» **COMPLETE THE FOLLOWING**
1. According to the text about the road-fork challenge, how is a path's score determined?
2. Write the next part of the text about the road-fork challenge, picking up after its last sentence.

» **TEXT**
[START]

This challenge is inspired by Robert Frost's famous poem, The Road Not Taken:

Two roads diverged in a yellow wood,
And sorry I could not travel both
And be one traveler, long I stood
And looked down one as far as I could
To where it bent in the undergrowth;

...2 paragraphs trimmed...

I shall be telling this with a sigh
Somewhere ages and ages hence:
Two roads diverged in a wood, and I —
I took the one less traveled by,
And that has made all the difference.

Notice the second to last line, I took the one less traveled by,.

The backstory

You were assigned to help a blind adventurer who is walking on a road and was inspired by The Road Not Taken. The adventurer is approaching a fork in the road and would like to take the path less traveled by. You must find where the adventurer actually is and tell the adventurer where to turn.

The challenge

Your goal is to find the road least traveled by on your map where the road forks. Your map is a string containing newlines (or \n, if you prefer) and has an unknown width and height. In the map, roads are made up of digits 0 to 9, the intersection are made of #s. You must find the road you are currently on, and out of the other roads the road most traveled by, and the road less traveled by for your blind adventurer. Woods in you map is represented by a space. Here is a simple map:

2   2
 1 0 
  #  
  2  
  2  

This map is 5 wide and 5 tall. Notice how the road forks in a Y shape. The Y may be oriented any way, so you must be able to understand a "rotated" map.

What the # means

Where the map forks there will be a #. This does not impact the score of any path.

What the numbers actually mean

Each path (a line of numbers, may have a bend in it) has a score. A path's score is determined by adding up its digits, so for the first example, the first path (from upper-left, clockwise) has a score of 2+1=3, the second has 2+0=2, and the third has 2+2=4. Roads may contain numbers connected diagonally.

[END]

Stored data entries
[START]

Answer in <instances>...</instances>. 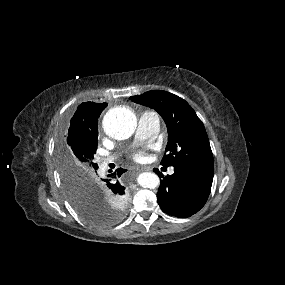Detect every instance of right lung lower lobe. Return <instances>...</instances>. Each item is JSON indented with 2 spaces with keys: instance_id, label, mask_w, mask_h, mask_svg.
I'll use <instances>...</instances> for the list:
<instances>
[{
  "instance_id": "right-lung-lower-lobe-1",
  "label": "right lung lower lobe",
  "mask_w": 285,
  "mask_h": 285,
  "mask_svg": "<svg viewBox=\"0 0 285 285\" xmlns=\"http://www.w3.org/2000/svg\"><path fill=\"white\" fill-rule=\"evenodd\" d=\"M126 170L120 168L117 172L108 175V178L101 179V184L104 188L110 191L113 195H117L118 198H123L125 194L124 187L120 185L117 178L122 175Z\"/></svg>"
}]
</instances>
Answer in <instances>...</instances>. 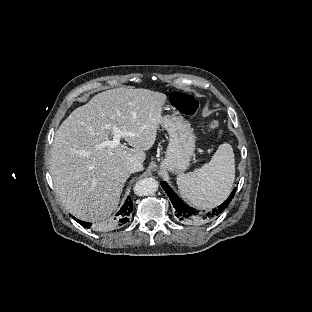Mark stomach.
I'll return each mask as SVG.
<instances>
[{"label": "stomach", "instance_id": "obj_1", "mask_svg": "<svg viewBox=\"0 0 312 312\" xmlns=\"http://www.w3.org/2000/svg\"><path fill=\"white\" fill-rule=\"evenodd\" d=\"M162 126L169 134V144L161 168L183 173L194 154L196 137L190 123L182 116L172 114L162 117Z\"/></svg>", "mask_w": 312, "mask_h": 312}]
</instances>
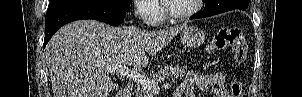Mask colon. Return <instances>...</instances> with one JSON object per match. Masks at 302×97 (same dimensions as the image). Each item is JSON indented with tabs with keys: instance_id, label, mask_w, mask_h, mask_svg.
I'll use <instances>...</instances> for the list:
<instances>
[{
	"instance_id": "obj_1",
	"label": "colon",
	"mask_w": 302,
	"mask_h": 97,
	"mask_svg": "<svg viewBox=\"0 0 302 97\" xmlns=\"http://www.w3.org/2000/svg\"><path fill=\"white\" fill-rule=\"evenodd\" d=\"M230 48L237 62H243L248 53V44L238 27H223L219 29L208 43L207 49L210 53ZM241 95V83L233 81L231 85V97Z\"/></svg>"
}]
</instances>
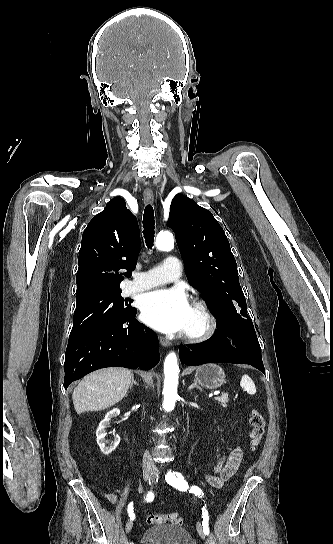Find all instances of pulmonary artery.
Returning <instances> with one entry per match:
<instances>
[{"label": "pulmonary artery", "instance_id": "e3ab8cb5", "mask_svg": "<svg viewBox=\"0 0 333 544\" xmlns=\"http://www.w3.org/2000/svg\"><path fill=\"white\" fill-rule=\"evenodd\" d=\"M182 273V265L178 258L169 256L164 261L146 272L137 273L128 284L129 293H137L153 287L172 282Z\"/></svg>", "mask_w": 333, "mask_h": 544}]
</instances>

[END]

» **FINAL RESULTS**
1. By adding up its digits.

2.
Finding where you are

You are on the path with the highest score. The other 2 paths are the road more traveled by, and the road less traveled by. You need to find the road with the lowest score.

Telling your traveler where to go

You must tell your traveler to go "left" or "right". Keep in mind that directions are from your traveler's point of view (he is facing the fork.)

Example maps

  14
9#  
  04

Output: "right" (traveler is at the 9 road, 0+4 < 1+4

  9  
  9  
  9  
  9  
  9  
  #  
 8 8 
 8 8 
88 88
8   7

Output: "left" (traveler is at the 99999 road, 8+8+8+8+8 > 8+8+8+8+7

02468      
     #98765
13579      

Output: "right" (traveler is at the 98765 road, 0+2+4+6+8 < 1+3+5+7+9)

4 2
4 2
 # 
 4 
 4 
 2 
 2 

Output: "right" (traveler is at the 4422 road, 4+4 > 2+2)

 9   
 9   
 9   
 #   
8 7  
8  7 
8   7

Output "left" (traveler is at the 999 road, 8+8+8 > 7+7+7

Stuff to know:

  • Maps will be padded with spaces to make each line the same length.
  • You must output to STDOUT / console / file the string left or right, optionally followed by a trailing newline.
  • You must take input as either a string containing newlines, \ns, or an array/list of lines (each line is a string). Where that input is put must be a function, command-line argument, file, or STDIN one line at a time or similar. A variable is not a acceptable input device (unless it is a function parameter.) Likewise, function expressions in JS and other languages must be assigned to a variable.
  • This is , so the shortest answer in bytes wins!
  • Standard loopholes forbidden

Things you can assume

  • Your input will be valid. Nothing like this will be tested for:
0 0 0
 0 0
  #
 0 0
  • Paths' scores will never be tied.
  • The input can be of any length in width or height, less than the string limit of your language.
  • There will always be at least 1 space between the 2 paths.
  • Paths may have bends, turns, etc. These are roads, not highways.

Have any questions? Ask me below in the comments and happy golfing!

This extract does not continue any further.